The town sits on a red sandstone promontory above the Wye, which loops below it in a horseshoe bend. From the Prospect gardens and the churchyard you can see the bend, and beyond it the Black Mountains, the Brecon Beacons and the Malverns. The Prospect is a free public park, laid out by John Kyrle in the 1690s on land he rented from the Marquess of Bath. Kyrle turns up everywhere in Ross, of which more shortly.

For a drink, the Tap House is the one to find. It's a micropub in the old tap house of the Alton Court Brewery, which closed in 1956, and does six real ales and a cider on hand pump and nothing to eat. One reviewer called it "by far the best place to drink in Ross on Wye," and it is, by the same account, "truly dog friendly."

Down by the river, the Hope & Anchor has a large riverside terrace, a stretch tent and a bandstand with live music, plus a hut selling cakes and ice creams. It does breakfasts and a homemade pub menu, with afternoon teas next door in the Pavilion if you book. The King's Head, a former coaching inn on the high street, claims a 14th-century origin and has a sixty-foot well as the centrepiece of its back restaurant, which is a lot of well to build a dining room around.

The food shops are good. Truffles is a deli that stocks nearly a hundred ciders from twenty suppliers and bakes its own cakes and quiches. Hanks' on Broad Street is a butcher dealing in local meat and game, jams and eggs. Out at Peterstow there's Pengethley Farm Shop.

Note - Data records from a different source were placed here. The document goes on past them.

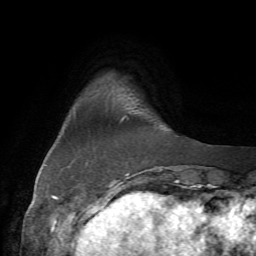
Breast MRI (dynamic contrast-enhanced), one axial slice. Slice 9 of 72 in the series (ordered by position). Cropped to one breast. Dynamic contrast-enhanced series, time point 2 of 7 at this slice position (early post-contrast). 1.5 T. TE 4.2 ms, TR 8.7 ms. 2.2 mm slice thickness. 256 × 256 image matrix, field of view 180 × 180 mm. Female patient.
Structures marked on this image (semi-automatically segmented with operator editing):
- enhancing-tissue mask used for the functional tumour volume (all voxels passing the contrast-enhancement thresholds inside the analysis volume; usually the tumour): bounding box [x1, y1, x2, y2] px = [121, 118, 128, 175]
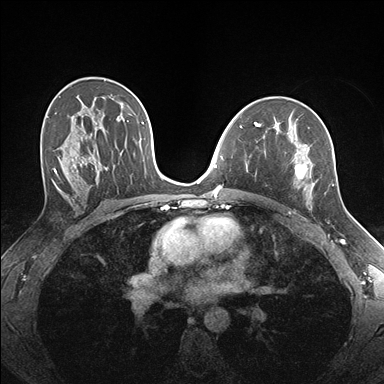
Breast MRI (dynamic contrast-enhanced), one axial slice. Slice 102 of 176 in the series (ordered by position). Dynamic contrast-enhanced series, time point 2 of 7 at this slice position (early post-contrast). 1.5 T. TE 1.5 ms, TR 4.1 ms. 1.1 mm slice thickness. 384 × 384 image matrix, field of view 320 × 320 mm. Female patient.
Outlined on this slice (semi-automatic segmentation, software-assisted and operator-edited):
- enhancing-tissue mask used for the functional tumour volume (all voxels passing the contrast-enhancement thresholds inside the analysis volume; usually the tumour): bounding box (x1, y1, x2, y2) in pixels: (255, 124, 334, 204)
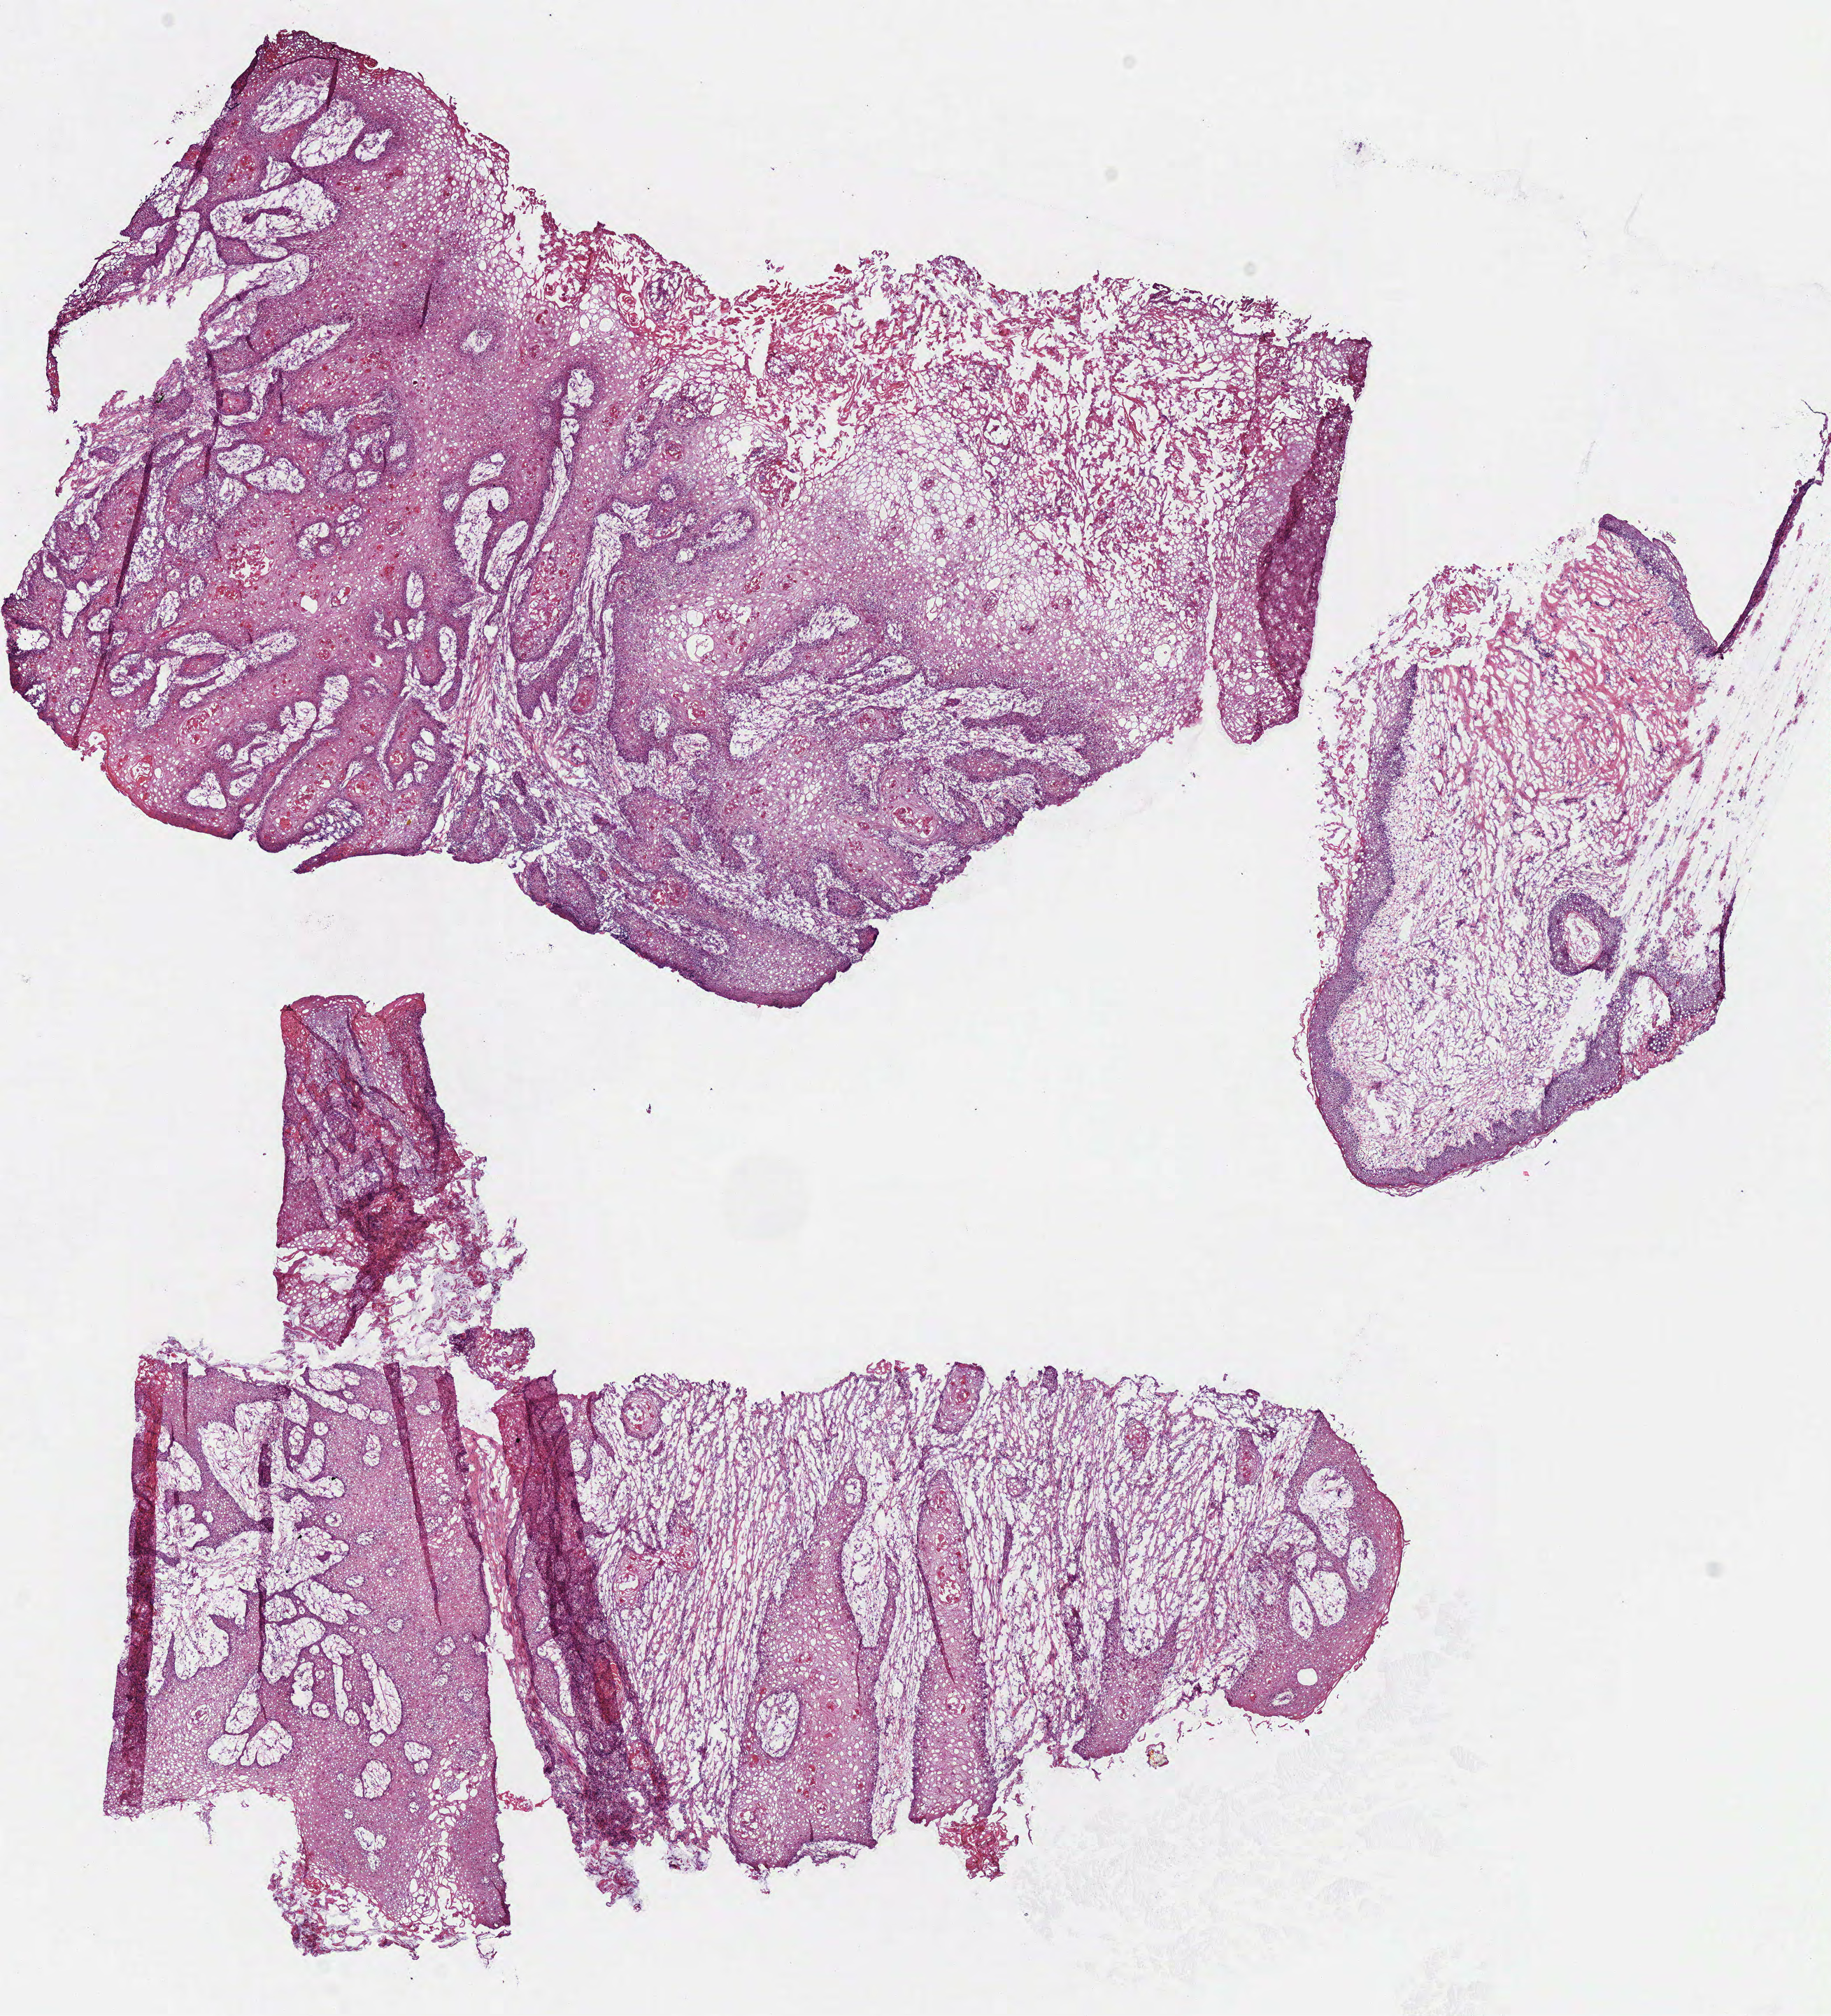
Hematoxylin and eosin (H&E) stained whole-slide image, shown as a low-resolution overview of the whole scanned area (about 10.3 x 11.4 mm), frozen section, head and neck, primary tumour sample. Male, age 52 years at initial diagnosis. Histologic grade: G1 (well differentiated). Composition of this section per pathologist review: tumour cells 70%, tumour nuclei 80%, normal cells 0%, stromal cells 30%, necrosis 0%. Infiltration values recorded for this section: lymphocyte infiltration 9%, monocyte infiltration 0%, neutrophil infiltration 0%.
AJCC pathologic stage: II (7th edition). TNM: T2 N0. Pathologic diagnosis: Squamous cell carcinoma, NOS (overlapping lesion of lip, oral cavity and pharynx).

St Mary the Virgin has the tallest spire in Herefordshire, around 205 feet, visible from every direction. Kyrle rebuilt the unsafe top of it and added the pinnacles and a bell. Inside are the Rudhall family monuments, alabaster tombs spanning the 16th and 17th centuries, and in the churchyard a Plague Cross marking around 315 townspeople who died in 1637 and were buried at night, without coffins, in a pit.

John Kyrle, the Man of Ross, lived here on about £500 a year in a timber house opposite the Market House. He brought in a public water supply, repaired the spire and settled arguments. Alexander Pope wrote him into a poem. He is buried under the church floor.

The river is the reason people came. In 1745 the rector started running boat trips down the Wye, and by 1808 eight boats made regular excursions — the birthplace, Ross will tell you, of British tourism. There's a station at Ledbury for the trains and the M50 for the cars; the town's own railway shut in 1964 and is an industrial estate now. You can still hire a canoe and paddle down towards Symonds Yat, past herons and, if you're lucky, Goodrich Castle on the bank.